Finished building toml...
###########################################
...
# Set Service Input Configuration
[[inputs.nsq_consumer]]
server = "10.0.0.36:4150"
topic = "metrics"
channel = "consumer"
max_in_flight = 100
data_format = "influx"
###########################################
###########################################
/usr/bin/telegraf: line 1: syntax error near unexpected token `<'
/usr/bin/telegraf: line 1: `<?xml version='1.0' encoding='UTF-8'?><Error><Code>AccessDenied</Code><Message>Access denied.</Message><Details>Anonymous users does not have storage.objects.get access to object telegraf/telegraf.</Details></Error>'
It appears telegraf
failed to be downloaded into the container:
root@7f3ec01de15b:/# which telegraf
/usr/bin/telegraf
root@7f3ec01de15b:/# cat /usr/bin/telegraf
<?xml version='1.0' encoding='UTF-8'?><Error><Code>AccessDenied</Code><Message>Access denied.</Message><Details>Anonymous users does not have storage.objects.get access to object telegraf/telegraf.</Details></Error>
root@7f3ec01de15b:/#
The calls in the telegraf Dockerfile should be using curl -fsSL
instead of curl -sSL
so that they return a bad exit code on errors:
curl -sSL https://storage.googleapis.com/telegraf/telegraf ; echo -e "\nExit code: $?"
<?xml version='1.0' encoding='UTF-8'?><Error><Code>AccessDenied</Code><Message>Access denied.</Message><Details>Anonymous users does not have storage.objects.get access to object telegraf/telegraf.</Details></Error>
Exit code: 0
curl -fsSL https://storage.googleapis.com/telegraf/telegraf ; echo -e "\nExit code: $?"
curl: (22) The requested URL returned error: 403 Forbidden
Exit code: 22
Tested as recommended, all dashboards show updating CPU/memory stats and open connections look stable:
$ netstat -tan | grep 10255
tcp 0 0 :::10255 :::* LISTEN
tcp 0 0 ::ffff:192.168.99.100:10255 ::ffff:172.17.0.9:55846 ESTABLISHED
Tags for data collected by the kubernetes changed after the plguin was merged.
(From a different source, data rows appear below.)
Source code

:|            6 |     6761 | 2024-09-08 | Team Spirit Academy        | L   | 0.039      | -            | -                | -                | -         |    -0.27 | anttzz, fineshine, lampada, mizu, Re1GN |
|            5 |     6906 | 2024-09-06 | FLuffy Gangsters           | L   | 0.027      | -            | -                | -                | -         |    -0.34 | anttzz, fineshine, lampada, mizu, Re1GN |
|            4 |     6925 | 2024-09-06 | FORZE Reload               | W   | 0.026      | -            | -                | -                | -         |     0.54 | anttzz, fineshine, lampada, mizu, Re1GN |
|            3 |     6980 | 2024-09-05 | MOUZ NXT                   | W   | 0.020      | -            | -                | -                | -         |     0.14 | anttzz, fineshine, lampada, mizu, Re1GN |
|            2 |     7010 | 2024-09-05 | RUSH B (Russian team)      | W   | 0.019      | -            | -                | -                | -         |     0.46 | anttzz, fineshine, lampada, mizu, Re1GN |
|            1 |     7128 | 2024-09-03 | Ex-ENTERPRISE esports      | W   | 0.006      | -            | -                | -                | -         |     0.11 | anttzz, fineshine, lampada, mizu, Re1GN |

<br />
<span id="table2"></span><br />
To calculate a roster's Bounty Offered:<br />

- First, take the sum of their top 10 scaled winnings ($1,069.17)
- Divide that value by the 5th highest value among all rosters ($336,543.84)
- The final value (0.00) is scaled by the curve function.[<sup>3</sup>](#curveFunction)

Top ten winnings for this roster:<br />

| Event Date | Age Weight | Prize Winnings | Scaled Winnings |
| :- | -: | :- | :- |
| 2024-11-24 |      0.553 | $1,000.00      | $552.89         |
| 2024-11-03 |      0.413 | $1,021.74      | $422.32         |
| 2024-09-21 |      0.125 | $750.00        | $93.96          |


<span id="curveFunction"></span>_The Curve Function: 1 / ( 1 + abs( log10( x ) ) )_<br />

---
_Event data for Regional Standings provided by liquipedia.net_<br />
So we needed to update the dashboards.
Test Steps:
cd telegraf && make build push upgrade
cd ../grafana && make build push upgrade
http://grafana.mydomain.com
login usingadmin/admin
It is also useful to verify that we are not leaking connections with this PR as it will contain the new telegraf binary that contains the fix.
To check for that please ssh onto one of your worker nodes that is running the telegraf daemonset and run the following command
netstat -tan | grep 10255
you should only see 1 or 2 connections open and it should never grow.